La tendance plus autoritaire et populiste des partis sociaux-démocrates au pouvoir en Roumanie et en Slovaquie a elle aussi été pointée du doigt : l’année dernière, le parti slovaque Smer, qui n’a de social-démocrate que le nom, était suspendu du Parti socialiste européen (PSE).

Faire barrage à l’extrême droite

Les socialistes sont-ils en voie de disparition en Europe ? Ce qui est certain, c’est que « toutes les grandes familles de partis […] risquent de perdre des voix », a souligné Mme Verger. « Il semble que seule la droite gagnera de manière significative ».

Acculés par des sondages en baisse, le SPD allemand et le parti socialiste ouvrier espagnol (PSOE) ont eu recours à un récit du « nous contre eux », où ils se présentent comme le dernier rempart à l’extrême droite.

« Nous avons arrêté la vague réactionnaire en Espagne. Et oui, nous arrêterons la vague réactionnaire dans toute l’Europe en remportant les élections au Parlement européen », a déclaré M. Sánchez lors d’un congrès des socialistes européens en octobre.

« Nous avons été la digue contre laquelle la vague réactionnaire s’est écrasée. Et maintenant, il s’agit de le répéter le 9 juin lors des élections européennes », a-t-il ajouté.

Les socialistes espagnols restent donc confiants quant à leur capacité à renverser la situation lors des prochaines élections.

« Le seul sondage utile est celui des urnes, et il reste encore quelques mois avant les élections européennes », a déclaré Javier Moreno, président de la délégation socialiste espagnole au Parlement européen, à Euractiv.
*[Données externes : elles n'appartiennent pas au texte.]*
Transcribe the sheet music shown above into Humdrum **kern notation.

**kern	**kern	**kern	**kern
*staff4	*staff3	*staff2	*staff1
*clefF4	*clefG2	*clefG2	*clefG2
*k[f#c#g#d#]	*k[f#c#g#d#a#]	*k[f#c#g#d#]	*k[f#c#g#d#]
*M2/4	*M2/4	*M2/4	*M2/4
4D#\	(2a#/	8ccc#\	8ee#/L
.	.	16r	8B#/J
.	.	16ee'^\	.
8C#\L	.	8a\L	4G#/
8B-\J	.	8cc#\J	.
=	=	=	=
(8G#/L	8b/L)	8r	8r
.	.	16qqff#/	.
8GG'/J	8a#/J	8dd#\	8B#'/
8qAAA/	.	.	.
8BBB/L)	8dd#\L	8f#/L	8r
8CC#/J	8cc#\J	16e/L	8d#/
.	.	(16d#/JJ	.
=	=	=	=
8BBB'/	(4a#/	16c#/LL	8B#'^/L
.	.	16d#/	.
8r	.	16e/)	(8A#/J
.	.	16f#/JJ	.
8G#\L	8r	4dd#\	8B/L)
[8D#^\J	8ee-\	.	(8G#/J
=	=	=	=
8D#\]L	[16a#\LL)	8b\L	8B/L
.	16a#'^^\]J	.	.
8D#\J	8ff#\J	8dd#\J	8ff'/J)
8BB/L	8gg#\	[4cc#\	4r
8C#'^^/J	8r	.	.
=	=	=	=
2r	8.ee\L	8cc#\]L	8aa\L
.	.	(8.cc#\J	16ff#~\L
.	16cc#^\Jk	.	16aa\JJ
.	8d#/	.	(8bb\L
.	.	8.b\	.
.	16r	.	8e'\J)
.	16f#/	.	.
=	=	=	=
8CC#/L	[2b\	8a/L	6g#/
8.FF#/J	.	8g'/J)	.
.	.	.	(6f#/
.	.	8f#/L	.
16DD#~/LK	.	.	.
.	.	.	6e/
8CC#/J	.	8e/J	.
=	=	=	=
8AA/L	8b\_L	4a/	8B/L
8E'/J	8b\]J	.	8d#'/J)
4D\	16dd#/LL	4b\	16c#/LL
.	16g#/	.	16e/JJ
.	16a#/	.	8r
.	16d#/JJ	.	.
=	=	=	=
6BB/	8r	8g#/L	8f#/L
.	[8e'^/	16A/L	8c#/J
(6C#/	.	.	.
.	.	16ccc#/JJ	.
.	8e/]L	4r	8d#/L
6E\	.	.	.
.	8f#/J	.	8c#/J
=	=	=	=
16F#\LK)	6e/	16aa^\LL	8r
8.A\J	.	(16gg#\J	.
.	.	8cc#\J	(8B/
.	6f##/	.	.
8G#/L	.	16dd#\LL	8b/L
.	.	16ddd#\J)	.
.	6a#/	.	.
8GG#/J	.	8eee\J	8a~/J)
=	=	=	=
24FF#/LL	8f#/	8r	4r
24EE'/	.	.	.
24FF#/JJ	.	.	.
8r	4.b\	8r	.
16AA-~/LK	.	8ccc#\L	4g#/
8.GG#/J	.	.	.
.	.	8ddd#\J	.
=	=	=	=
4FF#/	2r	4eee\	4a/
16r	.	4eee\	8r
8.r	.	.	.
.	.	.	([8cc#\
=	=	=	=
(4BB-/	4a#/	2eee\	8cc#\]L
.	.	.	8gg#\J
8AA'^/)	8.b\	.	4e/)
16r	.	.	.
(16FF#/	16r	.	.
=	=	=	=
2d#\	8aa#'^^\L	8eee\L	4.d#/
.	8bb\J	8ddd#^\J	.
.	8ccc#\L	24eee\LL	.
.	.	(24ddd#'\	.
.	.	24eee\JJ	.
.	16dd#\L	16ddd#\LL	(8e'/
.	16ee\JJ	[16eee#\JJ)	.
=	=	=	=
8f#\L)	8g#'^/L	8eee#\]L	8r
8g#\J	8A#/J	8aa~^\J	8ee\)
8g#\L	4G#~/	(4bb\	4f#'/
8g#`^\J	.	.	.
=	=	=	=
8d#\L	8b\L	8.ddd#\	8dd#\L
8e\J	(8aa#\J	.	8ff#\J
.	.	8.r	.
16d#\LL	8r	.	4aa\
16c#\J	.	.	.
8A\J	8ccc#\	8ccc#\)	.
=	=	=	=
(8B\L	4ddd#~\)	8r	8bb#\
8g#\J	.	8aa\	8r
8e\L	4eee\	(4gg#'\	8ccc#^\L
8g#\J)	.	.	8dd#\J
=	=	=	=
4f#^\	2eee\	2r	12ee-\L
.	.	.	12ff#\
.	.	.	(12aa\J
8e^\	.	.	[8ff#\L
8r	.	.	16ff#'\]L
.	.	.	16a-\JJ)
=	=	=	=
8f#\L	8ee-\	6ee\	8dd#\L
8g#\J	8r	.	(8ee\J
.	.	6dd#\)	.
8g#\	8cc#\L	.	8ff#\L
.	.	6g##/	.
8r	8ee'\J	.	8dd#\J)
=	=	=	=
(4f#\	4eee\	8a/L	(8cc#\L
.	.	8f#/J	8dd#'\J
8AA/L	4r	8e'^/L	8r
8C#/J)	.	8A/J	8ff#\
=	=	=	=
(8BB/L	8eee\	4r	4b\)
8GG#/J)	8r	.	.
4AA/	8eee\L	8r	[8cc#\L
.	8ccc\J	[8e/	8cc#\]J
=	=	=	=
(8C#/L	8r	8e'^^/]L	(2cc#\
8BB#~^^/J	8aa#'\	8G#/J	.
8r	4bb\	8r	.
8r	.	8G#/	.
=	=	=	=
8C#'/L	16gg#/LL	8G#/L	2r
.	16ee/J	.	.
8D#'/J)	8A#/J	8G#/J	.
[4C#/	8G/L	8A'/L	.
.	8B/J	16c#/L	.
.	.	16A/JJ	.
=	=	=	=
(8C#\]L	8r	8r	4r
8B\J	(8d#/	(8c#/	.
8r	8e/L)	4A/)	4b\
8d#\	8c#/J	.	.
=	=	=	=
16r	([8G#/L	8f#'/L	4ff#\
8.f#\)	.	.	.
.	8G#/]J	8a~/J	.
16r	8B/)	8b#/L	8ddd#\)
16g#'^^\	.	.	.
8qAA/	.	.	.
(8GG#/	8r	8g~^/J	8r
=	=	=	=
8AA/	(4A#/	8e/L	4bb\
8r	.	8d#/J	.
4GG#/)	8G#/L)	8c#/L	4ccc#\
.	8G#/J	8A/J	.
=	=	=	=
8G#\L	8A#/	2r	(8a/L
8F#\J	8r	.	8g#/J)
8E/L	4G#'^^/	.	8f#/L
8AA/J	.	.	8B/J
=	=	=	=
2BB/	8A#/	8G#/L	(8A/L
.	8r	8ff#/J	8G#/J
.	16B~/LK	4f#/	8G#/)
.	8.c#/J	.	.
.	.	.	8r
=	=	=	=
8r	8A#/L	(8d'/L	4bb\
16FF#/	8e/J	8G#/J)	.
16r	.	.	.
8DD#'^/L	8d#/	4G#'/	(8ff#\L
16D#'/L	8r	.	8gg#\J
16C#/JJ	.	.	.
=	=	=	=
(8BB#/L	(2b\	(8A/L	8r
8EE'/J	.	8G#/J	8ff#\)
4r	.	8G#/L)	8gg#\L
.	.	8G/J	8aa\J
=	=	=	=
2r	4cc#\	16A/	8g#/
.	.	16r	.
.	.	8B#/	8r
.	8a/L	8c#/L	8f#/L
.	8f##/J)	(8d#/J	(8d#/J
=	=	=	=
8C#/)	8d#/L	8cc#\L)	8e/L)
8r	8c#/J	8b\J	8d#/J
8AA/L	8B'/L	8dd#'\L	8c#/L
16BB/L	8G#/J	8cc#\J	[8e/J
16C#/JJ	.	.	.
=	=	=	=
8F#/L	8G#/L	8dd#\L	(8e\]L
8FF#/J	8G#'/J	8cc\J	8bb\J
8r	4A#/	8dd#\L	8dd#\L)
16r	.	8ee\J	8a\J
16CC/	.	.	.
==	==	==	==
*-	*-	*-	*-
Le SPD allemand a également fait de la lutte contre l’extrême droite et de la défense de la démocratie l’une de ses priorités.

« Nous défendons la classe moyenne travailleuse en Allemagne et promouvons la démocratie en Allemagne et dans le monde », a déclaré Katarina Barley, vice-présidente du Parlement européen et tête de liste du SPD, à Euractiv.

L’espoir demeure pour les sociaux-démocrates, car les responsables du SPD considèrent le succès surprise de M. Scholz en 2021 comme une leçon capitale.

« Personne ne l’aurait prédit [que M. Scholz serait chancelier aujourd’hui] quelques mois avant les dernières élections générales », a déclaré M. Stegner. « Les sondages sont volatils ».